In a speech marking the sixth anniversary since peace accords were signed on December 29, 1996, President Alfonso Portillo said the government planned to slowly eliminate the guard, cutting a similar amount of jobs in March.

The group was originally created to protect the president but allegedly grew into a squad of spies and assassins responsible for some of Guatemala's most high-profile atrocities.

Portillo promised during his electoral campaign in 1999 to get rid of the guard, at the recommendation of a U.N. commission assigned to oversee the peace accords.

Yet earlier attempts at abolishing the group have been thwarted by arguments that the government lacks the money to pay severance pay and other benefits to those who would be left unemployed.

Up to half of the 162 jobs recently eliminated from the guard will be reassigned to a new department created solely to protect the president and vice president.
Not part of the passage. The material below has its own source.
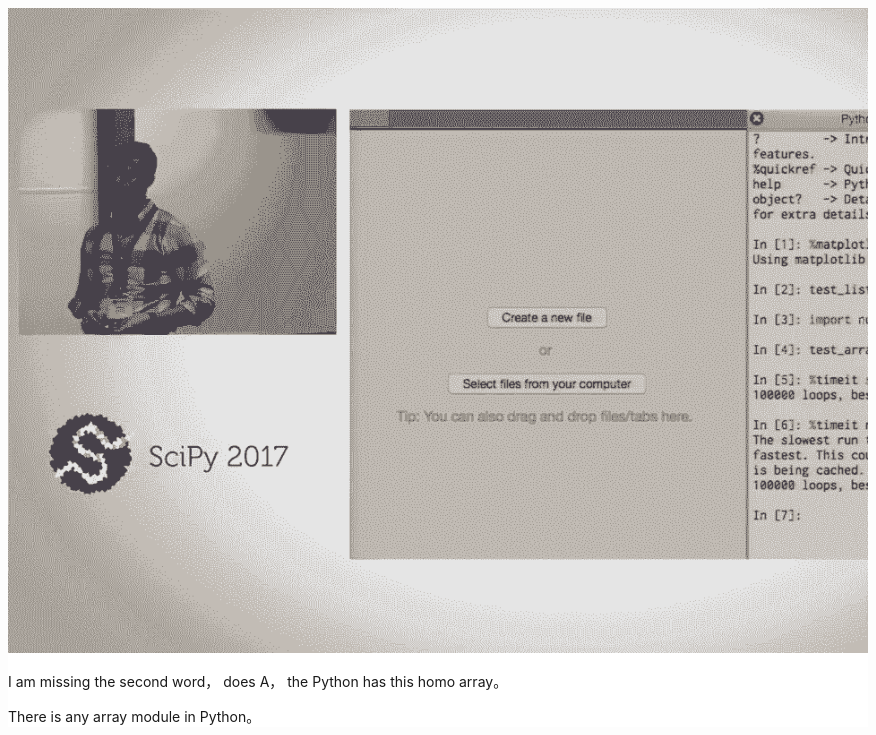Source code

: ![](img/9e8acb55f096297e396601a0d7edd911_135.png)

 I am missing the second word， does A， the Python has this homo array。

 There is any array module in Python。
The new department will be separate from the army -- unlike the old presidential guard.

Other former employees will retire, and some will receive severance pay and other benefits.

Prosecutors say corrupt army generals and presidents long used the guard and its slayings to protect their secrets during the country's 1960-96 civil war.

This year, a Guatemalan army colonel was sentenced to 30 years in prison for ordering a fellow member of the guard to kill human rights activist Myrna Mack in 1990.

And last year, two guard members were convicted of murdering Roman Catholic Bishop Juan Gerardi, the head of the church's local human rights office. Gerardi was killed after releasing a report blaming the military for human rights abuses. Two other men also were convicted.